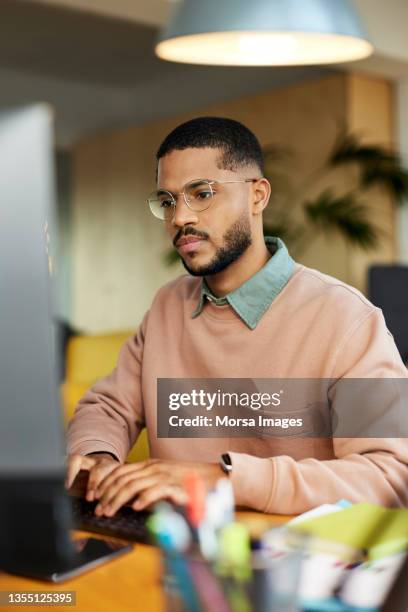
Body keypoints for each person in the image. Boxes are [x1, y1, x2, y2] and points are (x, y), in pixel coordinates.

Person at [66, 116, 408, 516]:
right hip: (175, 551)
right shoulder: (166, 307)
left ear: (257, 196)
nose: (179, 218)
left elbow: (391, 477)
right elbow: (107, 408)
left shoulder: (346, 317)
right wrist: (99, 459)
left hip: (290, 561)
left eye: (202, 193)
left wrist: (225, 479)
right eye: (168, 200)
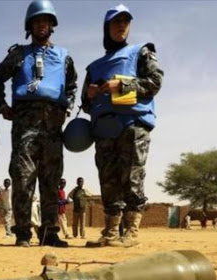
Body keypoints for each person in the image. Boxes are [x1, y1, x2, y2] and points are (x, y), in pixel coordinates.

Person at [0, 0, 78, 247]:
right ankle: (22, 232)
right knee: (23, 176)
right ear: (30, 26)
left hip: (54, 122)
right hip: (24, 120)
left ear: (52, 26)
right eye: (37, 21)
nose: (42, 25)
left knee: (51, 178)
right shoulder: (19, 54)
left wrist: (68, 107)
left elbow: (72, 85)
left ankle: (50, 232)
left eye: (46, 21)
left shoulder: (64, 57)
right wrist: (1, 106)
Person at [82, 4, 163, 248]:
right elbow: (85, 104)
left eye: (125, 22)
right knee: (108, 180)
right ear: (106, 28)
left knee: (132, 177)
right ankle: (110, 232)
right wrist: (92, 94)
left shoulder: (141, 51)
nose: (121, 26)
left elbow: (154, 82)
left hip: (132, 125)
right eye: (116, 22)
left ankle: (131, 231)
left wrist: (121, 86)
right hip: (104, 129)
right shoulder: (94, 66)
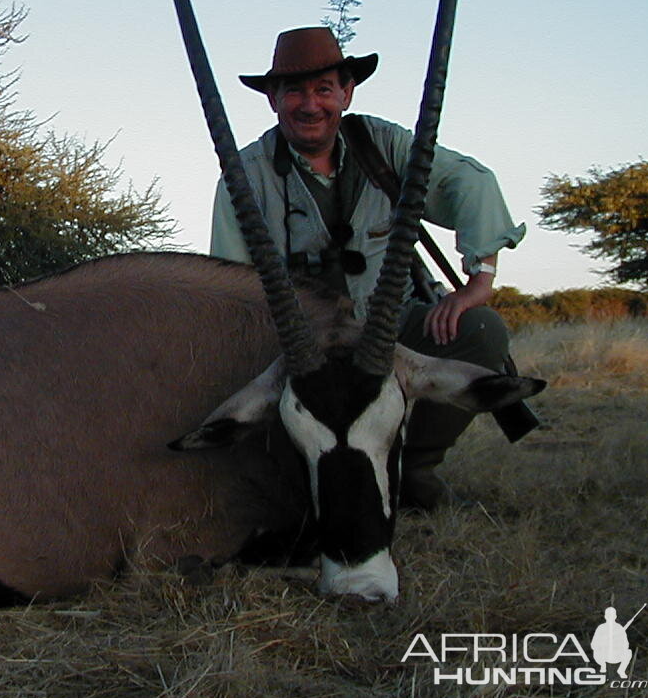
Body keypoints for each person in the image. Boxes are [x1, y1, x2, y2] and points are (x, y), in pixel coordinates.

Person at [210, 26, 526, 510]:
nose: (310, 104)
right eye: (293, 90)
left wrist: (478, 279)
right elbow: (230, 285)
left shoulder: (384, 144)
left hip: (387, 333)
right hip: (303, 346)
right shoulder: (244, 174)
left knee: (480, 329)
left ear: (346, 92)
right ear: (273, 99)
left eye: (323, 89)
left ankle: (413, 468)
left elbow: (472, 182)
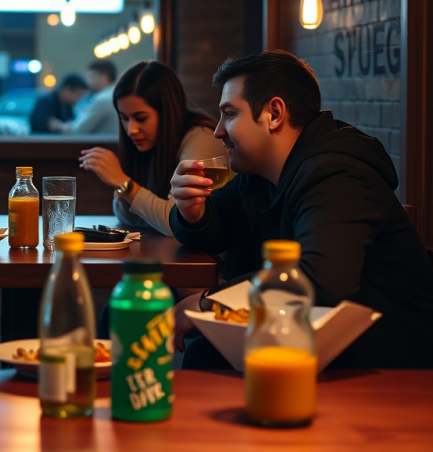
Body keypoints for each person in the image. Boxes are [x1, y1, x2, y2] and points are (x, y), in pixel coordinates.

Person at [169, 50, 433, 370]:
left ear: (274, 113)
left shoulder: (336, 175)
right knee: (203, 356)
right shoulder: (262, 175)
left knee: (204, 360)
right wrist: (190, 210)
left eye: (230, 114)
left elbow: (320, 280)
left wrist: (207, 302)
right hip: (316, 345)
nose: (218, 131)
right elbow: (216, 226)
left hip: (390, 366)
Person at [79, 61, 223, 236]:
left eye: (140, 118)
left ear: (167, 111)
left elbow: (177, 224)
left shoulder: (201, 138)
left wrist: (124, 183)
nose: (131, 129)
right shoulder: (149, 144)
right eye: (124, 118)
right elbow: (129, 218)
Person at [48, 60, 118, 135]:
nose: (89, 82)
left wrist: (60, 126)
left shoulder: (102, 99)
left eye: (92, 77)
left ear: (105, 77)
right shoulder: (115, 94)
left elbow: (79, 130)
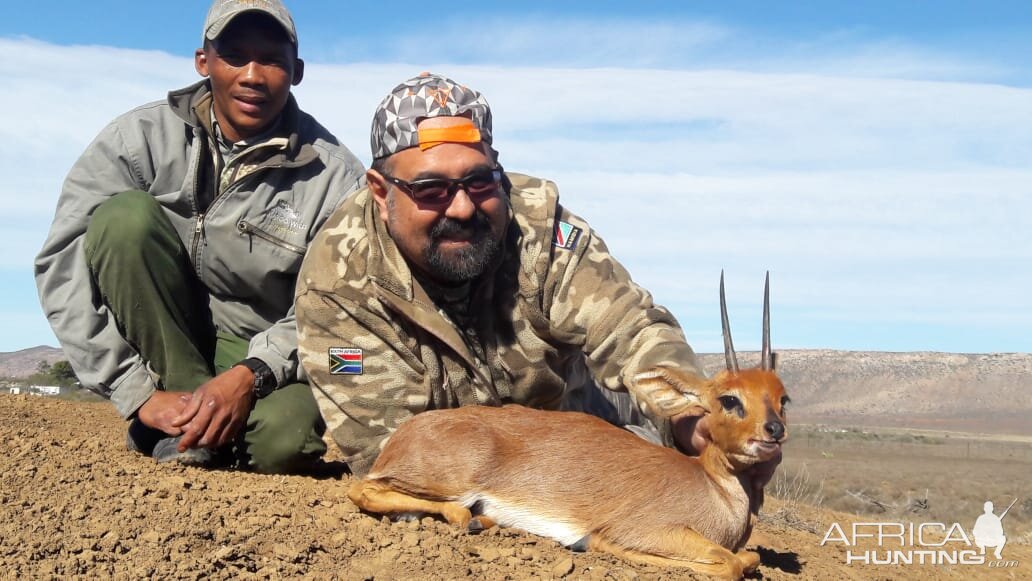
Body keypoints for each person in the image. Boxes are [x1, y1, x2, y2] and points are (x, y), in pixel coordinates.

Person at [296, 73, 778, 497]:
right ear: (381, 193)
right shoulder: (338, 283)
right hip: (490, 467)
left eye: (480, 182)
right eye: (432, 191)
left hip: (578, 423)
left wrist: (692, 420)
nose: (462, 208)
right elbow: (393, 452)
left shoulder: (544, 232)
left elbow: (629, 327)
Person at [34, 0, 364, 473]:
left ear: (297, 72)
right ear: (203, 62)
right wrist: (135, 392)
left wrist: (251, 376)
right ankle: (180, 421)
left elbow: (338, 308)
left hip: (261, 349)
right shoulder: (137, 139)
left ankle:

◆ ◆ ◆ ◆ ◆

--- WHAT YOU ARE ASKED TO DO ---
Before answering, please find the line containing "left shoulder: (102, 99)" above, then copy exactly from it through the last line of the entries, both included, without pictures.

--- TASK SOLUTION ---
left shoulder: (102, 99)
left eye: (92, 77)
left ear: (105, 77)
right shoulder: (115, 94)
left elbow: (79, 130)
Body keypoints for each person in the image. Boxes are [x1, y1, x2, y2] and points are (x, y), in pixel coordinates.

Person at [296, 73, 778, 497]:
right ear: (381, 193)
right shoulder: (338, 283)
right hip: (490, 467)
left eye: (480, 182)
right eye: (432, 191)
left hip: (578, 423)
left wrist: (692, 420)
nose: (462, 208)
right elbow: (393, 452)
left shoulder: (544, 232)
left elbow: (629, 327)
Person at [34, 0, 364, 473]:
left ear: (297, 72)
right ear: (203, 62)
right wrist: (135, 392)
left wrist: (251, 376)
right ankle: (180, 421)
left elbow: (338, 308)
left hip: (261, 349)
right shoulder: (137, 139)
left ankle:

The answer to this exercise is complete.